The extermination of the Jewish community in Lipno took place at the end of 1939.  In December 1939 there were 2,979 Jews and in the following year there were only 9 (they were transported on the 27th of February 1941 to the concentration camp in Tczewo, from where they were sent to the General Government). The Germans on the 14th of September 1939 closed the prayer halls and by the end of October they burnt down a synagogue, demolished Jewish houses by Dekert Square, destroyed a cemetery, and used macevahs to lay down a pavement.   Taxes were imposed on Jews as well as compulsory work. On the 2nd of October, the outbreak of war was justified as the reason for these actions towards the Jews. On the 23rd of September 1939 mass persecution and murders began. The town pastor helped the distraught rabbi.  Thanks to his intercession the rabbi was freed from an arrest. For a short time the Germans allowed the rabbi to officiate prayers. Bodies of those killed were buried in forests near Karnkowo.
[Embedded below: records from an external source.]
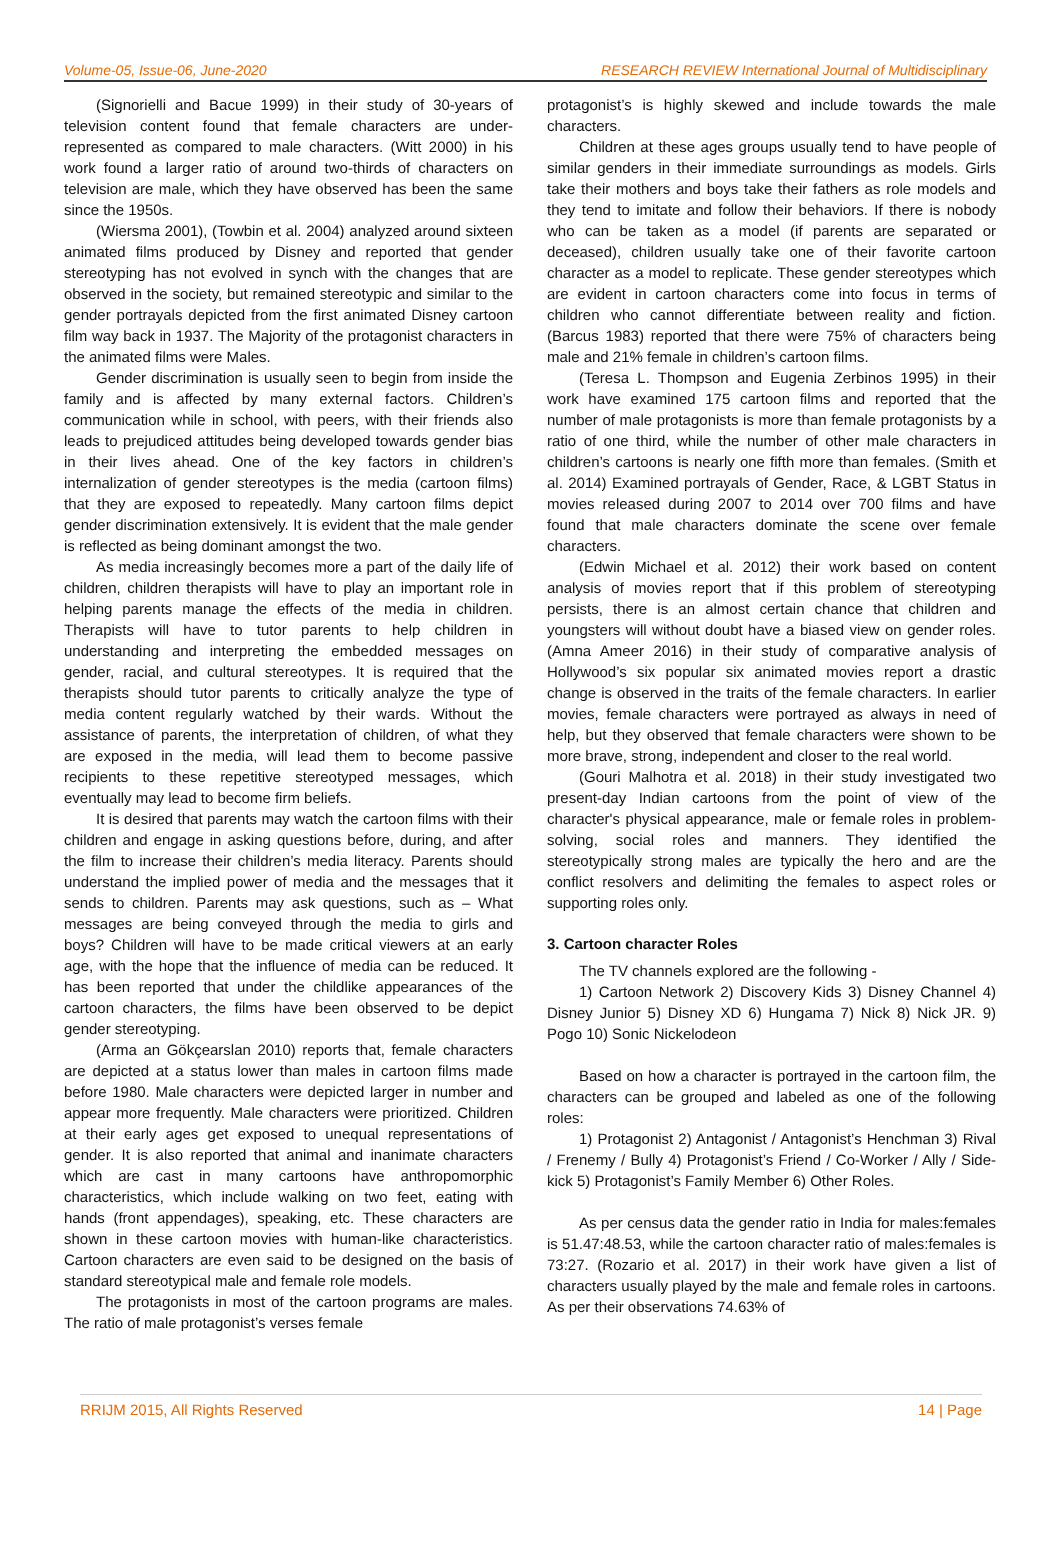Volume-05, Issue-06, June-2020 RESEARCH REVIEW International Journal of Multidisciplinary
(Signorielli and Bacue 1999) in their study of 30-years of television content found that female characters are under-represented as compared to male characters. (Witt 2000) in his work found a larger ratio of around two-thirds of characters on television are male, which they have observed has been the same since the 1950s.
(Wiersma 2001), (Towbin et al. 2004) analyzed around sixteen animated films produced by Disney and reported that gender stereotyping has not evolved in synch with the changes that are observed in the society, but remained stereotypic and similar to the gender portrayals depicted from the first animated Disney cartoon film way back in 1937. The Majority of the protagonist characters in the animated films were Males.
Gender discrimination is usually seen to begin from inside the family and is affected by many external factors. Children’s communication while in school, with peers, with their friends also leads to prejudiced attitudes being developed towards gender bias in their lives ahead. One of the key factors in children’s internalization of gender stereotypes is the media (cartoon films) that they are exposed to repeatedly. Many cartoon films depict gender discrimination extensively. It is evident that the male gender is reflected as being dominant amongst the two.
As media increasingly becomes more a part of the daily life of children, children therapists will have to play an important role in helping parents manage the effects of the media in children. Therapists will have to tutor parents to help children in understanding and interpreting the embedded messages on gender, racial, and cultural stereotypes. It is required that the therapists should tutor parents to critically analyze the type of media content regularly watched by their wards. Without the assistance of parents, the interpretation of children, of what they are exposed in the media, will lead them to become passive recipients to these repetitive stereotyped messages, which eventually may lead to become firm beliefs.
It is desired that parents may watch the cartoon films with their children and engage in asking questions before, during, and after the film to increase their children’s media literacy. Parents should understand the implied power of media and the messages that it sends to children. Parents may ask questions, such as – What messages are being conveyed through the media to girls and boys? Children will have to be made critical viewers at an early age, with the hope that the influence of media can be reduced. It has been reported that under the childlike appearances of the cartoon characters, the films have been observed to be depict gender stereotyping.
(Arma an Gökçearslan 2010) reports that, female characters are depicted at a status lower than males in cartoon films made before 1980. Male characters were depicted larger in number and appear more frequently. Male characters were prioritized. Children at their early ages get exposed to unequal representations of gender. It is also reported that animal and inanimate characters which are cast in many cartoons have anthropomorphic characteristics, which include walking on two feet, eating with hands (front appendages), speaking, etc. These characters are shown in these cartoon movies with human-like characteristics. Cartoon characters are even said to be designed on the basis of standard stereotypical male and female role models.
The protagonists in most of the cartoon programs are males. The ratio of male protagonist’s verses female
protagonist’s is highly skewed and include towards the male characters.
Children at these ages groups usually tend to have people of similar genders in their immediate surroundings as models. Girls take their mothers and boys take their fathers as role models and they tend to imitate and follow their behaviors. If there is nobody who can be taken as a model (if parents are separated or deceased), children usually take one of their favorite cartoon character as a model to replicate. These gender stereotypes which are evident in cartoon characters come into focus in terms of children who cannot differentiate between reality and fiction. (Barcus 1983) reported that there were 75% of characters being male and 21% female in children’s cartoon films.
(Teresa L. Thompson and Eugenia Zerbinos 1995) in their work have examined 175 cartoon films and reported that the number of male protagonists is more than female protagonists by a ratio of one third, while the number of other male characters in children’s cartoons is nearly one fifth more than females. (Smith et al. 2014) Examined portrayals of Gender, Race, & LGBT Status in movies released during 2007 to 2014 over 700 films and have found that male characters dominate the scene over female characters.
(Edwin Michael et al. 2012) their work based on content analysis of movies report that if this problem of stereotyping persists, there is an almost certain chance that children and youngsters will without doubt have a biased view on gender roles. (Amna Ameer 2016) in their study of comparative analysis of Hollywood’s six popular six animated movies report a drastic change is observed in the traits of the female characters. In earlier movies, female characters were portrayed as always in need of help, but they observed that female characters were shown to be more brave, strong, independent and closer to the real world.
(Gouri Malhotra et al. 2018) in their study investigated two present-day Indian cartoons from the point of view of the character's physical appearance, male or female roles in problem-solving, social roles and manners. They identified the stereotypically strong males are typically the hero and are the conflict resolvers and delimiting the females to aspect roles or supporting roles only.
3. Cartoon character Roles
The TV channels explored are the following -
1) Cartoon Network 2) Discovery Kids 3) Disney Channel 4) Disney Junior 5) Disney XD 6) Hungama 7) Nick 8) Nick JR. 9) Pogo 10) Sonic Nickelodeon
Based on how a character is portrayed in the cartoon film, the characters can be grouped and labeled as one of the following roles:
1) Protagonist 2) Antagonist / Antagonist’s Henchman 3) Rival / Frenemy / Bully 4) Protagonist’s Friend / Co-Worker / Ally / Side-kick 5) Protagonist’s Family Member 6) Other Roles.
As per census data the gender ratio in India for males:females is 51.47:48.53, while the cartoon character ratio of males:females is 73:27. (Rozario et al. 2017) in their work have given a list of characters usually played by the male and female roles in cartoons. As per their observations 74.63% of
RRIJM 2015, All Rights Reserved 14 | Page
On the 6th of October those Jews who had been deported from Lubicz and Dobrzyń by the Drwęca River came to Lipno. On the 10th of October on the square next to the city hall a „performance” was organized in which mainly elderly Jews were forced to participate. Such “amusements“ were organized on the 23rd of October 1939 to ridicule the Jews. On the following day a group of men aged 18-50 were thrown out from the city and deprived of warm clothes and shoes. The Jews who stayed in the city were ordered to bring 400 pairs of new shoes to the Germans during the next three days. The self-appointed „Judenrat,” consisted of three people. During the collection, members of the “Judenrat” used their position to their own advantage. In the end the Jews who stayed in Lipno were displaced to Włocławek between the 1st and the 21st of December 1939. Others were displaced to the western part of the General Government.

In March 1940 displaced Jews stayed in Grojec, Legionów, Mińsk Mazowiecki, Wiskitki (a large group) and Płońsk. In the Warsaw Ghetto in August 1940 there were 300 Jews from Lipno.